Issuing a strongly-worded statement at the UN headquarters in New York, joint secretary (UN political at external affairs ministry) Prakash Gupta said that if efforts to ban terrorists fail due to “petty geopolitical interests”, then “we really do not have the genuine political will to sincerely fight this challenge of terrorism”.

Gupta added that Mir, the mastermind of the 2008 Mumbai terror attacks, was listed as a proscribed terrorist under the laws of India and the US and of several other countries.

“But when the proposal for listing Sajid Mir did not get through the Global Listings of the UN Security Council Sanctions Regime”, despite several member states cosponsoring it, “we have righteous reasons to believe that something is genuinely wrong with the global counter terrorism architecture”.

Gupta said this while addressing a high-level conference on counter-terrorism after China blocked India and US proposal on Mir.

The session he was addressing was on “Strengthening Capacity Building Programmes: Making them Fit for Purpose to Meet Resilience Gaps”.

The Indian diplomat’s comments came just hours before Prime Minister Narendra Modi’s address at the UN.

During the session, Gupta also played an audio file recorded during the 2008 terror attacks on Mumbai and referring to the voice, he said, “This is Sajid Mir, directing the terrorists on phone to hunt down foreigners at the Taj hotel and kill them indiscriminately.”

He said that even 15 years after the Mumbai terror attacks, its masterminds have not been brought to justice.

“Some of them continue to roam scot-free with full state hospitality,” Gupta said.

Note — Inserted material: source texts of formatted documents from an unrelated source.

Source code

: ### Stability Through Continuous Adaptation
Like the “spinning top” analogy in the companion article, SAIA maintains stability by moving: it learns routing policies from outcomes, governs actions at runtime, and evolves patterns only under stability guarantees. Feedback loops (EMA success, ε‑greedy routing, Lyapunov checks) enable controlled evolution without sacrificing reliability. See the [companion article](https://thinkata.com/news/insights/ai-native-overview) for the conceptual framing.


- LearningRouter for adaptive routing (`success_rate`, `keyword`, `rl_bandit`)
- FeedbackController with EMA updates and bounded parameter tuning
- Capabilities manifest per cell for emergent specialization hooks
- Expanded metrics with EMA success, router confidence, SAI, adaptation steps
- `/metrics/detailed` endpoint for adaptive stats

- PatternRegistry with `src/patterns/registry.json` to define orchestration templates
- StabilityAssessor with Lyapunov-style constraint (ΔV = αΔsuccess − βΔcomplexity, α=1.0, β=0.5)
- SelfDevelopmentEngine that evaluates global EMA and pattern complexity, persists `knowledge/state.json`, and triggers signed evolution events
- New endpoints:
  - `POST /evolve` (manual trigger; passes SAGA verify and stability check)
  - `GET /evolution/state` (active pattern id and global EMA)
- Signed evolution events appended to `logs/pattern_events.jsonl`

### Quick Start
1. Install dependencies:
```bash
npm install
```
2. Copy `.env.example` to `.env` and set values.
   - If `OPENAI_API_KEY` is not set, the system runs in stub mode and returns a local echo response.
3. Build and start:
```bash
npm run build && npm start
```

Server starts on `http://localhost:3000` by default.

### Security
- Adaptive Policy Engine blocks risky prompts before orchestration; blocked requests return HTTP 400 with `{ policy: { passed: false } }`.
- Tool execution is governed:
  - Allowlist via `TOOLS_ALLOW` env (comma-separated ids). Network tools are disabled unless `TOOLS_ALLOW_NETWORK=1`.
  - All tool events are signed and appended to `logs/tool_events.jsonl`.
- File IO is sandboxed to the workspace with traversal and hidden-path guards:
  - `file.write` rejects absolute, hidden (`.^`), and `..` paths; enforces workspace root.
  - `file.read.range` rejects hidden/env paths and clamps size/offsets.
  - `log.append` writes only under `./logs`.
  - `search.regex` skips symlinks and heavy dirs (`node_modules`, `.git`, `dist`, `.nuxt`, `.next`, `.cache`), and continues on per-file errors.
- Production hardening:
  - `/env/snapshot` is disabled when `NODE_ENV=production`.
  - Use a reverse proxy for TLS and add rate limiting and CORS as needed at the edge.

“So the first and most critical gap we feel addressing is, avoiding double standards and this self-defeating justification of good terrorists vs bad terrorists. A terror act is a terror act, period, any justification being used should not be countenanced upon by anybody,” he added.

The diplomat also told the gathering what Modi had said last year, “We consider that a single attack is one too many and even a single life lost is one too many. So we will not rest till terrorism is uprooted.”

“India remains resolutely firm in walking the talk, when it comes to plugging the resilience gaps in countering terrorism,” Gupta concluded.

Sajid Mir, one of India’s most-wanted terrorists, is being hunted for his involvement in the 2008 terrorist attacks in Mumbai that took place on November 26 that year.

He was the chief planner of the attacks, directing preparations and reconnaissance, and was one of the Pakistan-based controllers during the attacks, India maintains.

In recent times, China has blocked several bids to designate terrorists based in Pakistan.